Don’t Open the Door Further to Dark Money

5.13.21        Lisa Graves

 

On April 26, the U.S. Supreme Court heard oral arguments in a case that could unmoor decades of transparency laws, even as dark money spending by special interests continues to rise.

The court’s new majority is being asked by billionaire Charles Koch’s nonprofits to expand on the notion that “money is speech” by ruling that the First Amendment bars disclosure laws that may chill large donors from giving more money to nonprofits.

On the surface, the case, known as Americans for Prosperity Foundation v. Bonta, is about whether a state can require a nonprofit group to reveal a list of its donors who give $5,000 or more. That data is not public, but a glitch in California’s electronic filing system inadvertently made it searchable to other filers for a short period, which Koch’s Americans for Prosperity Foundation discovered.

The rule requiring secret disclosure has been followed in millions of nonprofit filings since 1970. There is no evidence it was misused or abused by regulators or others, and the California flaw was fixed.
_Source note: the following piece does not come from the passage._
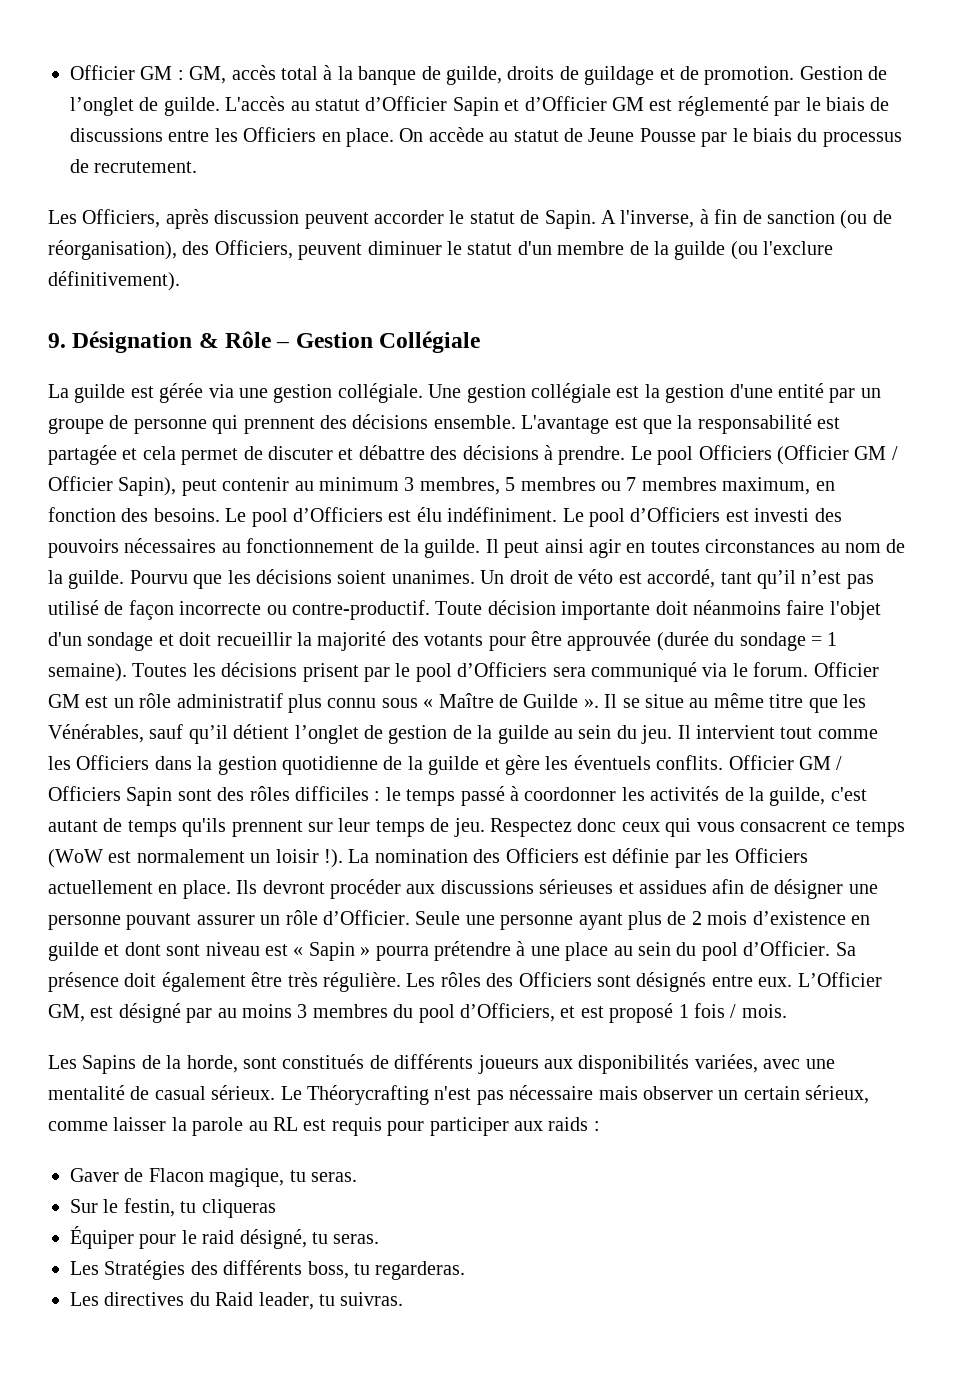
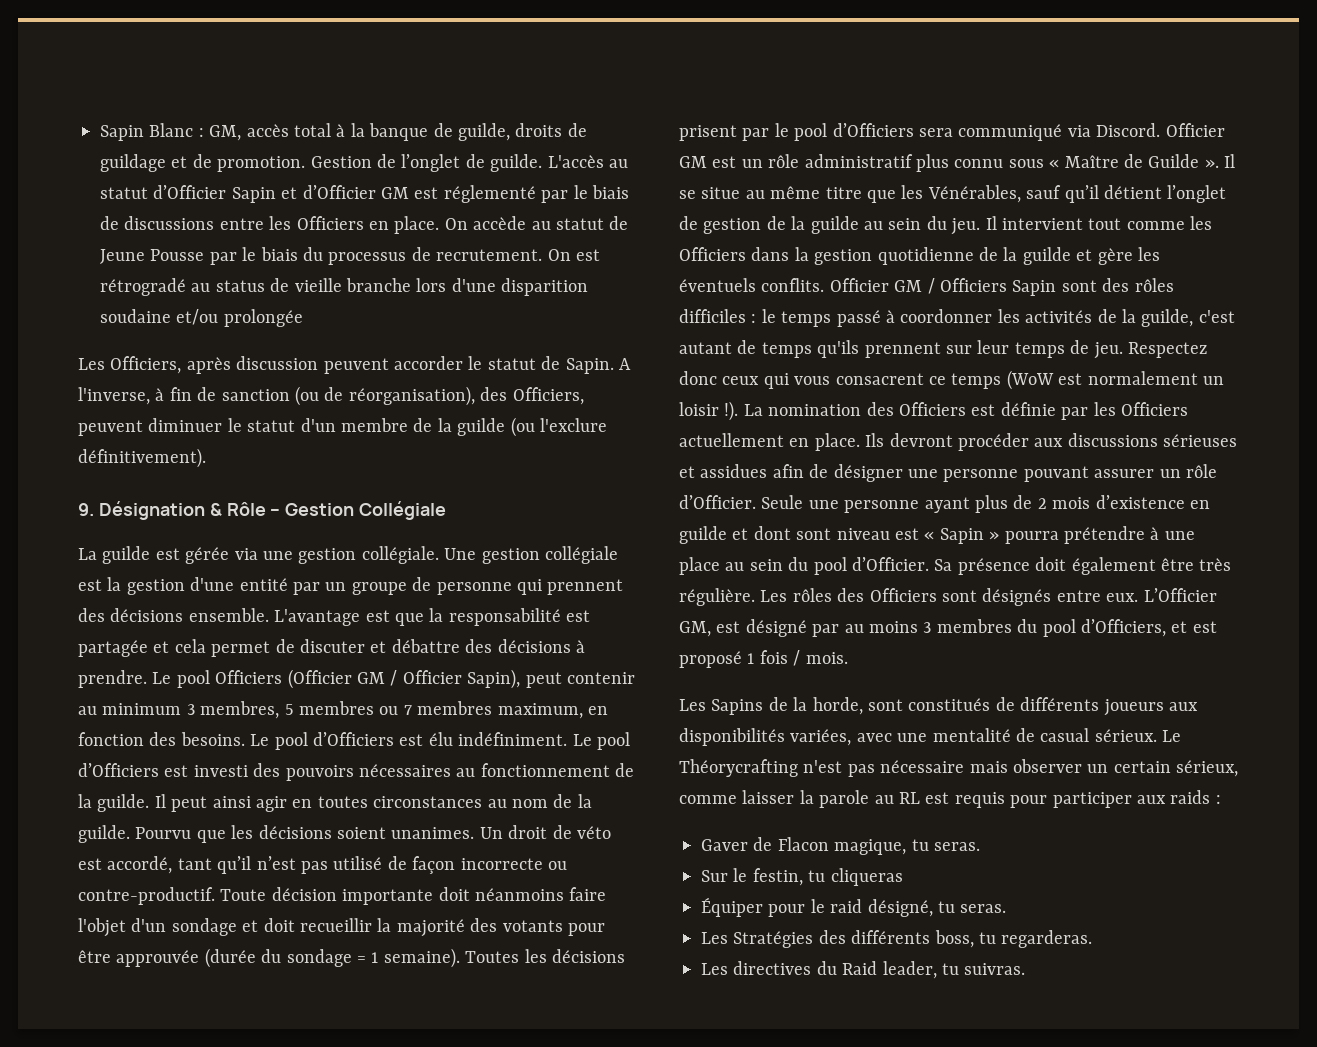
[70,65,173,80] Officier GM -> [100,123,194,141] Sapin Blanc
(198, 167) none -> [547,249,600,261] [100,278,589,296] [100,309,303,327] On est rétrogradé au status de vieille branche lors d'une disparition soudaine et/ou prolongée
[732,662,809,677] le forum. -> [1096,123,1161,137] Discord.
But that was not good enough for Koch’s Americans for Prosperity, which apparently had been refusing to provide that data to California anyway, even though it was required by the Internal Revenue Service on Schedule B of their annual tax filings. The IRS has allowed nonprofits to redact the names but has required public disclosure of the largest amounts.

This rule is the only reason we know, for example, that a group called the Wellspring Committee received almost all of its funding, more than $28 million, from a single donor after Justice Antonin Scalia died in February 2016. The donor’s identity remains unknown.

Between 2016-17, Wellspring gave a total of $38 million to a group called the Judicial Crisis Network, which spent millions to pressure the Senate to block President Barack Obama’s nominee for the U.S. Supreme Court, Merrick Garland, and then to push for the confirmation of President Donald Trump’s nominee to that seat, Neil Gorsuch. After spending additional millions to help get Brett Kavanaugh confirmed, Wellspring closed.

The case before the Supreme Court continues Koch’s assault on even minimal transparency and oversight of nonprofits, which became increasingly involved in elections after the controversial Citizens United ruling in 2010.

Since then, Koch has helped raise and spend more than a billion dollars to influence elections, but the donors are kept hidden. That is why spending through such groups, like Americans for Prosperity, is so robust. Unlike money donated directly to a candidate or political party, which must be disclosed, donations to groups like Americans for Prosperity are secret.

In fact, we do not even know how much Koch himself or Koch Industries has spent, due to Sen. Mitch McConnell’s blocking of disclosure bills.

Americans for Prosperity has taken credit for spending millions to help GOP candidates win elections and to get Trump-appointed judges confirmed. That includes helping Amy Coney Barrett get confirmed right before the 2020 election, which is why Sen. Sheldon Whitehouse, D-R.I., and others asked that she recuse herself from hearing the case. Barrett refused.

But now, Justices Barrett, Kavanaugh and Gorsuch are poised to aid the agenda of the dark money groups that helped sweep them onto the Supreme Court. They may even strike a fatal blow against disclosure laws, like HR 1, the For the People Act, which would shine a light on billionaires like Koch who have secretly spent untold millions to influence elections.

This is the wrong way to go. Our democracy desperately needs more sunshine, not more darkness.

This column was produced for The Progressive magazine and distributed by Tribune News Service.